_KUTIPAN PILIHAN:_

────────────────

Kali kedua bertemu Bang
Harry, demikian sapaan saya untuk Harry Azhar Azis, ketika saya mendampingi Eko
Sarjono Putro, anggota DPR dari Fraksi Golkar. Ruang kerja bos saya berada di
dekat mulut koridor, bertetangga dengan Nurul Arifin. Sementara ruang kerja
Bang Harry ada di sudut, berhadapan dengan ruang Nusron Wahid.
Waktu itu saya acap
melihat Bang Harry mondar-mandir di koridor. Nyaris setiap hari. “Sepuluh
menit sebelum jam sidang, Pak Harry pasti sudah hadir di ruangan,” kata Simon,
rekan TA yang sudah berkutat di gedung parlemen sejak tahun 1999.
Anggota DPR yang giat
bersidang relatif jarang. Kebanyakan pakai prinsip ala Fahri Hamzah -kehadiran
untuk voting right, hadir untuk mengambil keputusan. Barangkali pernyataan
Fahri lebih untuk mendongkrak citra para koleganya di DPR. Dalam beberapa
sidang di Komisi II, saya menemukan Fahri Hamzah diperbantukan oleh FPKS.
Yang jelas, Bang Harry
jauh dari demikian. Sejak jadi anggota DPR biasa, ia ogah titip absen. Ia
bersidang bukan untuk “dihitung” melainkan mewarnai, terlibat penuh dalam
perumusan perundang-undangan. Sesuai dengan amanahnya sebagai anggota DPR.
Belakangan juga saya
ketahui, Bang Harry adalah anggota DPR yang tidak pernah dipanggil KPK. Baik
saat menjabat Wakil Ketua Komisi XI, atau ketika mengemban amanah sebagai Ketua
Banggar DPR.
Ketika Bang Harry
gagal terpilih pada pileg 2014, semua orang terkejut. Kepri adalah kampung
halamannya. Perjuangan Bang Harry untuk membangun propinsi pemekaran Riau itu
sudah dirintis sejak 2004, mungkin lebih jauh lagi.
Muncul desas-desus
kalau gugatan Bang Harry akan dikabulkan MK. “Ada saksi kuat,” begitu kabar
burung itu berembus. Tetapi Bang Harry tidak mau ambil pusing. Ketika para
anggota DPR yang gagal terpilih kembali seolah raib dari gedung senayan, Bang
Harry malah kian asyik menuntaskan masa akhir tugasnya. Amanah sampai akhir.
Barangkali karena integritasnya ini, Tuhan kemudian memberikan Bang Harry
amanah baru, Ketua BPK RI.
Jadi ketika Uda Indra
J. Piliang mengajak saya untuk terlibat dalam tim penulisan biografi Bang
Harry, bersama Revi Marta Dasta dan Ahan Syahrul, saya langsung membuka laptop.

────────────────

_BARIS DATA:_

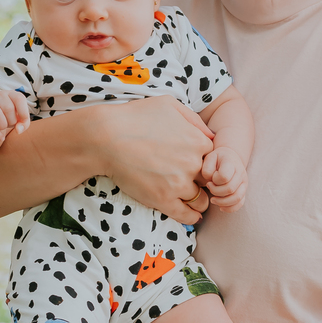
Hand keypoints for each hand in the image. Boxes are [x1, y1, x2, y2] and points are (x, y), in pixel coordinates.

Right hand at [0, 89, 30, 153]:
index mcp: (11, 94)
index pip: (19, 99)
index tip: (22, 120)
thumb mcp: (19, 119)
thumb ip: (24, 124)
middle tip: (10, 124)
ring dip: (3, 126)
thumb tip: (18, 130)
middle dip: (12, 121)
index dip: (23, 112)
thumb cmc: (9, 117)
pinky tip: (0, 137)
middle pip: (8, 109)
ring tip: (3, 127)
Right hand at [97, 98, 214, 223]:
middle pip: (210, 180)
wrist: (106, 138)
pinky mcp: (163, 200)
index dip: (206, 162)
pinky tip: (192, 216)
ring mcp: (179, 184)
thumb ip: (194, 119)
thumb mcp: (169, 105)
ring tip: (191, 198)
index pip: (215, 159)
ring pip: (201, 200)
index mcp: (198, 142)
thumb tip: (210, 135)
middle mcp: (193, 164)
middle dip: (204, 181)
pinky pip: (186, 215)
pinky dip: (191, 217)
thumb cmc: (135, 117)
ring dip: (198, 200)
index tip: (196, 164)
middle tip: (195, 182)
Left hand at [201, 145, 247, 212]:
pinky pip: (240, 203)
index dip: (214, 181)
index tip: (209, 180)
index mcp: (231, 163)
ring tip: (213, 200)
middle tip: (209, 187)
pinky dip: (230, 208)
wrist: (230, 157)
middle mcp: (241, 173)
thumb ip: (207, 169)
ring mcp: (244, 183)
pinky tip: (221, 207)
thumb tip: (210, 182)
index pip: (224, 177)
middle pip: (230, 189)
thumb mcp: (209, 158)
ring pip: (236, 198)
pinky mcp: (243, 191)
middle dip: (216, 192)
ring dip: (222, 202)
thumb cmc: (217, 159)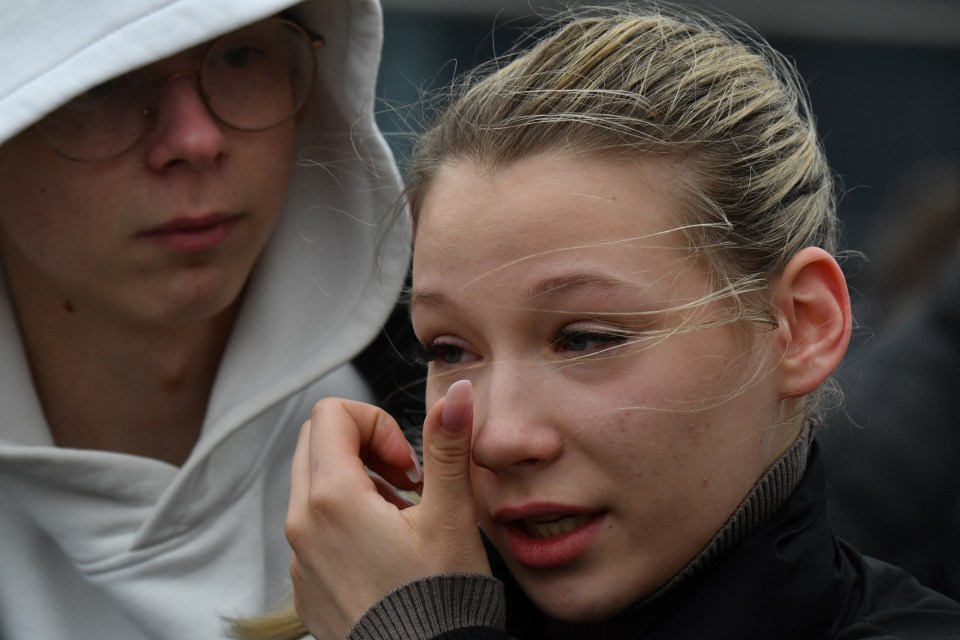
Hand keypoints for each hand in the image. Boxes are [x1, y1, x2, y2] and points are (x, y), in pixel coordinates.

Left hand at [286, 381, 489, 639]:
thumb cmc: (438, 601)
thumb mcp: (450, 516)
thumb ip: (447, 446)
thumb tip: (458, 393)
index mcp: (332, 498)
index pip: (331, 413)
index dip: (376, 423)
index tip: (409, 462)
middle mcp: (302, 523)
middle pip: (316, 441)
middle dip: (364, 445)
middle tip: (406, 480)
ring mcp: (298, 556)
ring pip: (312, 484)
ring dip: (356, 482)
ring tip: (402, 518)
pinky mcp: (303, 582)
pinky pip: (311, 526)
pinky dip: (344, 519)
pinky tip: (385, 550)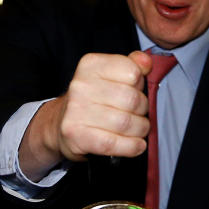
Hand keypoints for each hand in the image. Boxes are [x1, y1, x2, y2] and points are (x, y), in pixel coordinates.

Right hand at [20, 51, 152, 177]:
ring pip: (126, 123)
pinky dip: (131, 146)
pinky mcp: (76, 135)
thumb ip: (132, 65)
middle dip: (143, 110)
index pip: (132, 72)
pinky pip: (113, 143)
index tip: (136, 91)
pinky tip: (137, 145)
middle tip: (139, 114)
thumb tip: (146, 61)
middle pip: (132, 99)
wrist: (62, 124)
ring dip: (140, 130)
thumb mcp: (111, 75)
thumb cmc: (94, 98)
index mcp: (91, 65)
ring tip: (139, 130)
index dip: (141, 85)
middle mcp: (80, 85)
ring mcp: (76, 110)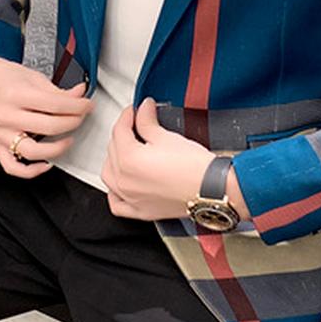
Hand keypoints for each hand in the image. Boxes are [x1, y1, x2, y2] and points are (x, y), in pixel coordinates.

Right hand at [0, 56, 94, 178]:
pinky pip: (13, 167)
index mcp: (16, 95)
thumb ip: (58, 91)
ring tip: (69, 139)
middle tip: (81, 117)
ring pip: (33, 151)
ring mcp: (1, 134)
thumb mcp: (34, 78)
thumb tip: (80, 94)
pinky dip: (31, 170)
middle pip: (49, 127)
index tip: (87, 105)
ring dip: (57, 148)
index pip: (55, 104)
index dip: (78, 106)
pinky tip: (46, 163)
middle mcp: (6, 116)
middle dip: (73, 122)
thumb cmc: (6, 78)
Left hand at [101, 97, 250, 221]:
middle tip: (135, 124)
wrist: (211, 189)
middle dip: (122, 134)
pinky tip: (120, 183)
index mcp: (129, 160)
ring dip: (114, 159)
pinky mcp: (140, 211)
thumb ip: (147, 121)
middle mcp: (124, 181)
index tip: (135, 110)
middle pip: (113, 150)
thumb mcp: (166, 137)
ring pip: (109, 175)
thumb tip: (143, 110)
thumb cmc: (194, 167)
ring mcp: (130, 198)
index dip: (127, 115)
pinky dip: (114, 192)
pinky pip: (116, 203)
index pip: (119, 130)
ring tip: (127, 149)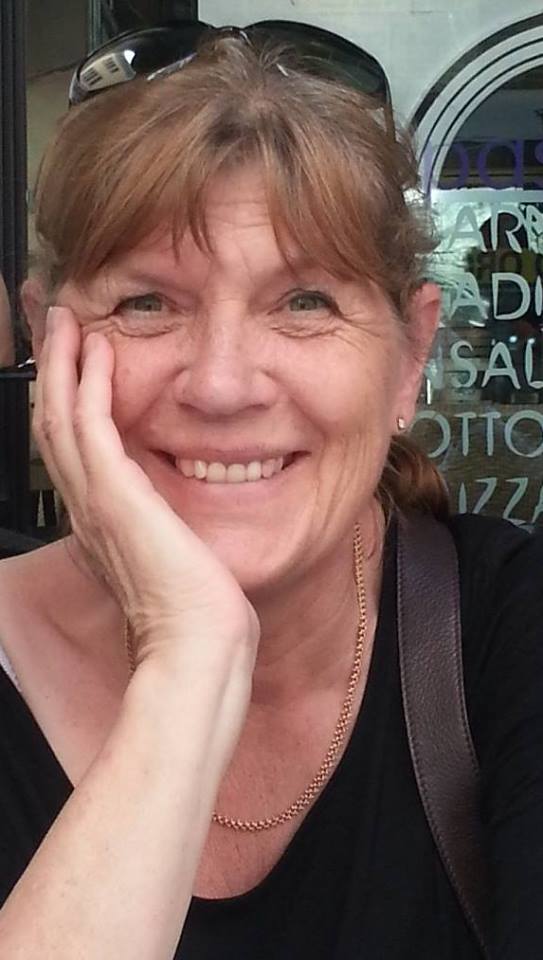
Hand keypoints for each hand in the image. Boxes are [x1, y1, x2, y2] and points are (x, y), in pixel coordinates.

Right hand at [33, 306, 259, 670]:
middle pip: (52, 425)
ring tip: (66, 322)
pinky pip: (90, 425)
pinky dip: (87, 383)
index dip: (65, 403)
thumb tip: (174, 516)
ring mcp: (95, 502)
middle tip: (56, 326)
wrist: (197, 646)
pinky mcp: (115, 495)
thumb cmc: (194, 615)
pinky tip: (96, 351)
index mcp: (99, 523)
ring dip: (61, 363)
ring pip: (59, 416)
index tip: (74, 365)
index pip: (71, 450)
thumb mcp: (172, 560)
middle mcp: (86, 510)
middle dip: (52, 371)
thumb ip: (163, 530)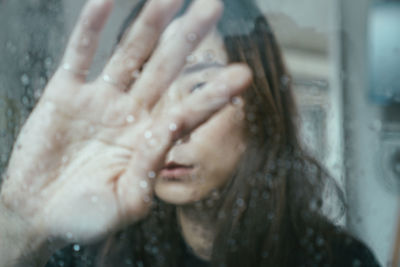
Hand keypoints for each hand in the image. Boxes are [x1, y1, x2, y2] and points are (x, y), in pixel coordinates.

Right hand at [0, 0, 250, 250]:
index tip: (242, 74)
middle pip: (165, 68)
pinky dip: (91, 27)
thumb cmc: (86, 212)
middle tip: (212, 6)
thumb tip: (170, 130)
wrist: (38, 211)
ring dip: (150, 23)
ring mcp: (100, 99)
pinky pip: (80, 53)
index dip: (213, 94)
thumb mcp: (126, 201)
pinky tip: (107, 1)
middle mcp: (131, 113)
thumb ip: (149, 169)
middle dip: (188, 38)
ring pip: (130, 53)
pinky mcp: (66, 92)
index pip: (188, 111)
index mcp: (149, 140)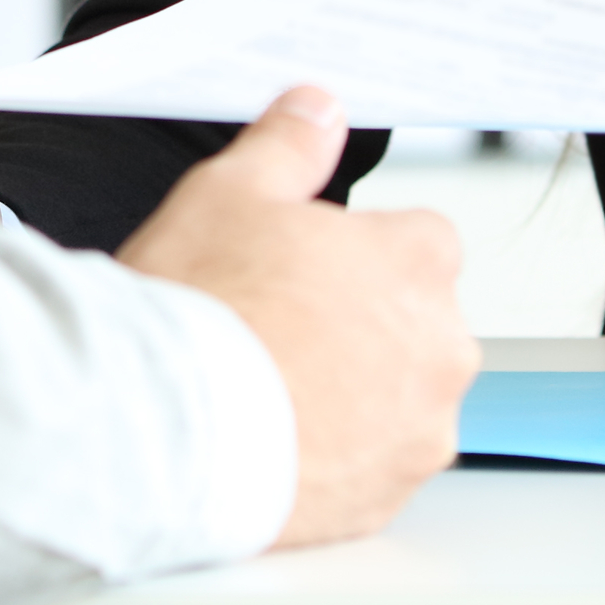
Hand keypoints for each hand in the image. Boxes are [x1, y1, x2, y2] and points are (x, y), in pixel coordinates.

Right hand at [117, 86, 476, 549]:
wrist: (163, 432)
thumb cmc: (199, 310)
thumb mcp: (230, 192)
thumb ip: (289, 145)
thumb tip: (318, 107)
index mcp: (418, 260)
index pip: (416, 240)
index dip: (351, 252)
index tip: (301, 269)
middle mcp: (442, 347)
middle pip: (414, 322)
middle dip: (361, 323)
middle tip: (277, 326)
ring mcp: (420, 430)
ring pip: (400, 399)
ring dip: (355, 393)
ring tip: (268, 388)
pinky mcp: (388, 497)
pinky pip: (372, 465)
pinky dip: (337, 454)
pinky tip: (274, 439)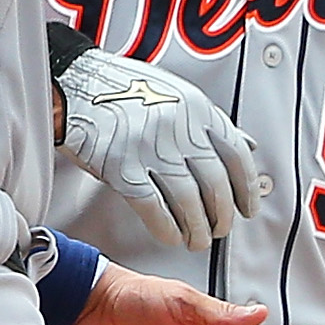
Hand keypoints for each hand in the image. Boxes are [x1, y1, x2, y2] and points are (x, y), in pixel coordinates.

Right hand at [57, 46, 260, 252]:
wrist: (76, 84)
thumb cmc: (125, 89)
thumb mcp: (177, 94)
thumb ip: (210, 122)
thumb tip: (246, 146)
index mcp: (196, 108)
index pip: (236, 155)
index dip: (246, 188)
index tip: (248, 207)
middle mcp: (178, 128)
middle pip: (215, 183)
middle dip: (222, 215)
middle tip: (221, 229)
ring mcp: (149, 148)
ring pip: (188, 200)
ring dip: (197, 228)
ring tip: (198, 240)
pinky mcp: (121, 167)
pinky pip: (153, 207)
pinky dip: (167, 228)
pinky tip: (171, 236)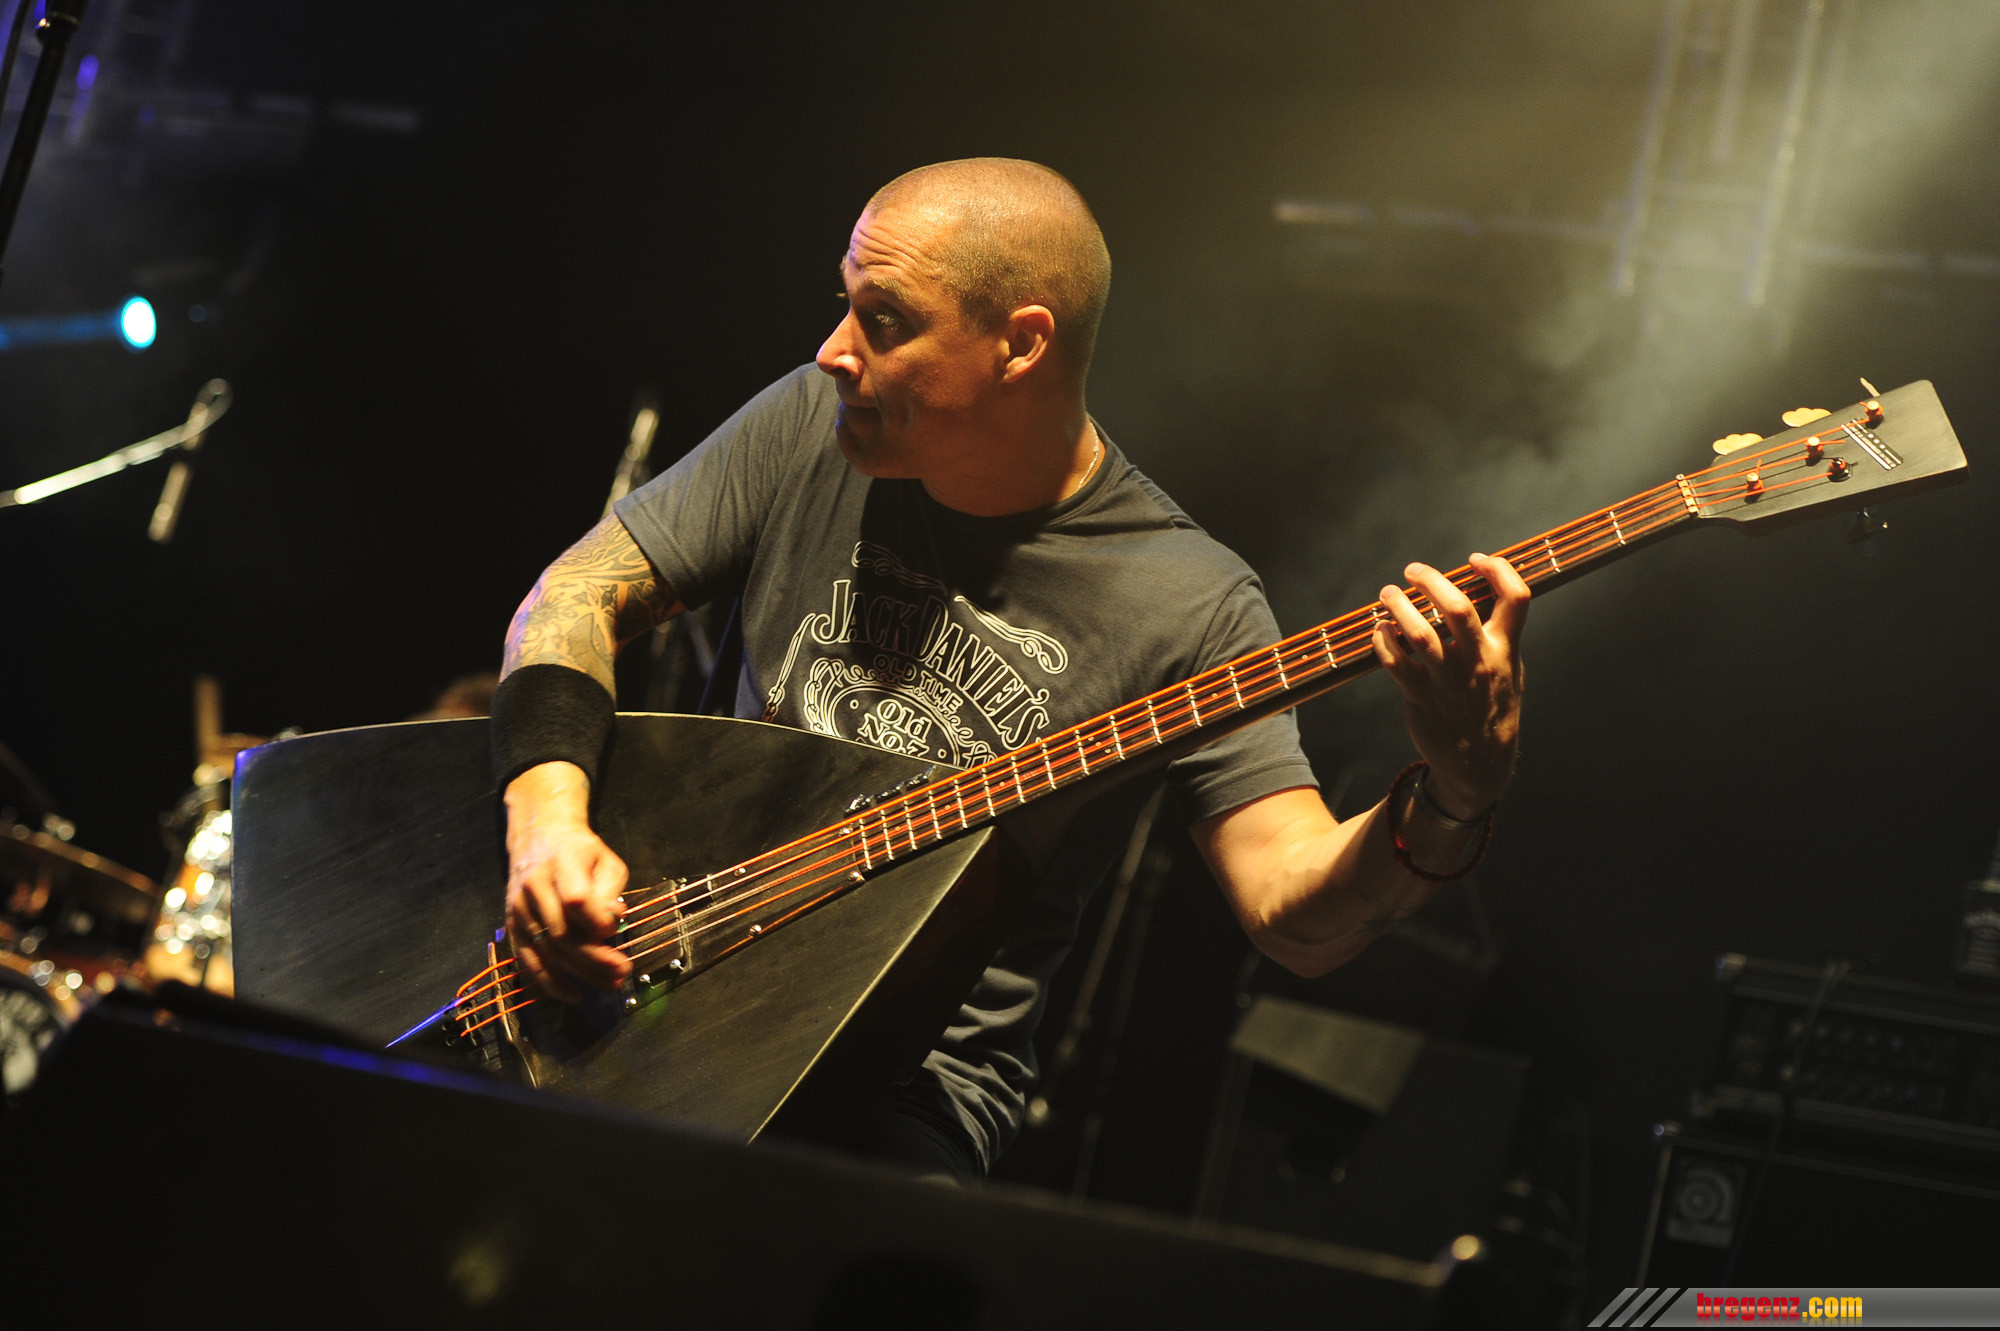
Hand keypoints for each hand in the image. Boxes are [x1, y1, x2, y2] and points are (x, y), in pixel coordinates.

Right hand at [502, 762, 632, 1000]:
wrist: (538, 838)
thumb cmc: (580, 852)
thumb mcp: (606, 860)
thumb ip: (611, 889)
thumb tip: (614, 919)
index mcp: (561, 865)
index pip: (575, 899)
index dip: (596, 920)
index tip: (616, 929)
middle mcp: (534, 888)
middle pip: (562, 932)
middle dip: (595, 958)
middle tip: (623, 970)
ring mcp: (519, 909)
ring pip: (549, 950)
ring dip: (581, 972)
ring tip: (610, 983)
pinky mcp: (513, 926)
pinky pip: (529, 960)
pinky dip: (551, 982)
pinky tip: (574, 994)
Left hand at [1371, 553, 1528, 817]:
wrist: (1479, 764)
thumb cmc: (1491, 709)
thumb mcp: (1510, 671)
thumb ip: (1498, 635)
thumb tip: (1478, 594)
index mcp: (1504, 650)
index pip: (1516, 598)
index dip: (1498, 570)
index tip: (1474, 561)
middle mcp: (1478, 661)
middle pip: (1458, 608)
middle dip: (1432, 581)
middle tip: (1413, 571)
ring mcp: (1448, 680)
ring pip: (1420, 633)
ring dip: (1399, 606)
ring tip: (1389, 593)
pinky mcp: (1421, 697)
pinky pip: (1396, 663)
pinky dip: (1383, 641)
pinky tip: (1379, 630)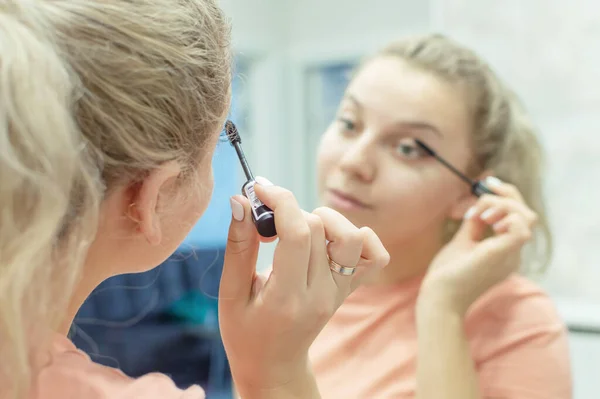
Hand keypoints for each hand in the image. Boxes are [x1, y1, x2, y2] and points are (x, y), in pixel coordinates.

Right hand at [219, 180, 388, 394]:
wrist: (274, 364)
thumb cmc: (245, 332)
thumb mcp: (231, 293)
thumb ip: (238, 247)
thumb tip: (241, 201)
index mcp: (288, 298)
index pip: (298, 234)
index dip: (280, 201)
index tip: (259, 189)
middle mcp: (322, 294)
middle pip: (320, 228)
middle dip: (290, 211)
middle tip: (267, 223)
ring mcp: (340, 292)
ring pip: (352, 236)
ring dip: (324, 220)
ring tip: (298, 231)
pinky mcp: (349, 289)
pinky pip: (375, 256)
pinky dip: (359, 238)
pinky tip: (330, 240)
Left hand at [419, 177, 536, 315]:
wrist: (439, 297)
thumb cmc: (448, 275)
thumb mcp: (463, 242)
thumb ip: (475, 226)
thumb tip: (480, 206)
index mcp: (505, 250)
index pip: (519, 217)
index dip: (507, 196)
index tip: (486, 183)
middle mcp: (513, 253)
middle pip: (526, 213)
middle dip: (505, 196)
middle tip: (481, 195)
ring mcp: (511, 255)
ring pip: (526, 216)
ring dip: (502, 205)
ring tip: (480, 215)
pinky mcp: (504, 255)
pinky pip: (522, 228)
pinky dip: (506, 216)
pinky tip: (487, 221)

────────────────

_TUGAS KERJA A:_ Menurut kutipan tentang Harry Azhar Azis, ruang kerja Bang Harry berhadapan dengan ruang siapa?
_TUGAS KERJA B:_ Berdasarkan kutipan tentang Harry Azhar Azis, jelaskan mengapa Bang Harry tidak mau titip absen.
_TUGAS KERJA C:_ Sambung kutipan tentang Harry Azhar Azis, dimulai tepat sesudah kalimat terakhirnya.
Baris data merupakan bahan tersendiri yang terpisah dari kutipan tentang Harry Azhar Azis.

_HASIL A:_ Ruang kerja Bang Harry berhadapan dengan ruang Nusron Wahid.

_HASIL B:_ Bang Harry bersidang bukan sekadar untuk dihitung kehadirannya, melainkan untuk mewarnai dan terlibat penuh dalam perumusan perundang-undangan. Sikap itu sesuai dengan amanahnya sebagai anggota DPR.

_HASIL C:_
Saya teringat ungkapan Toni Morrison, perempuan kulit hitam pertama AS yang
menerima Nobel Sastra (1993). Ia menyebut –jika tidak ada buku yang
hendak kau baca, maka tulis sendiri. Barangkali ini yang memotivasi Uda Indra.
Empat dekade menjadi aktivis, begitu Bang Harry selalu menyebut dirinya, belum
ada buku khusus yang mendedah sisik-melik kehidupannya.
Bila ditarik ke kisah
hidupnya, siapa sangka Bang Harry pernah berjualan kue dan menjadi pengambil
bola tenis untuk membantu beban hidup keluarga. Ketika itu ia masih berseragam
merah-putih. Ia pun sempat beberapa kali memohon maaf kepada kondektur bis
karena kehabisan ongkos saat pulang sekolah. Alumnus penjara kampus kuning di
era Soeharto, yang penuh siasat menghadapi desakan agar HMI menerima asas
tunggal Pancasila, ternyata takut ditolak cintanya oleh Amanah Abdulkadir, yang
kini menjadi ibu dari ketiga anaknya.
Ketika sekolah di
Amerika Serikat, sesuatu yang mewah dalam kacamata orang kebanyakan, Bang Harry
sekeluarga malah hidup miskin. Ia pernah kelimpungan mencari biaya
persalinan sang istri. Siapa sangka, Doktor jebolan Oklahoma State
University ini sempat hampir dicabut visa belajarnya, karena nilainya anjlok.
Siapa pula yang menyangka Bang Harry pernah menggugat Pemerintah Oklahoma AS
demi menegakan tradisi Islam yang diyakininya?
Banyak nian cerita
seru yang meluncur dari mulutnya. Seorang aktivis yang ketika berusia 31 tahun
menolak jadi caleg DPR nomor jadi demi belajar ke AS. Salah satu pemikiran Bang
Harry yang mengena di hati saya : “Ilmu ekonomi sudah bisa menjawab pilihan
rasional, tetapi belum mampu menjelaskan keserakahan, greedy.”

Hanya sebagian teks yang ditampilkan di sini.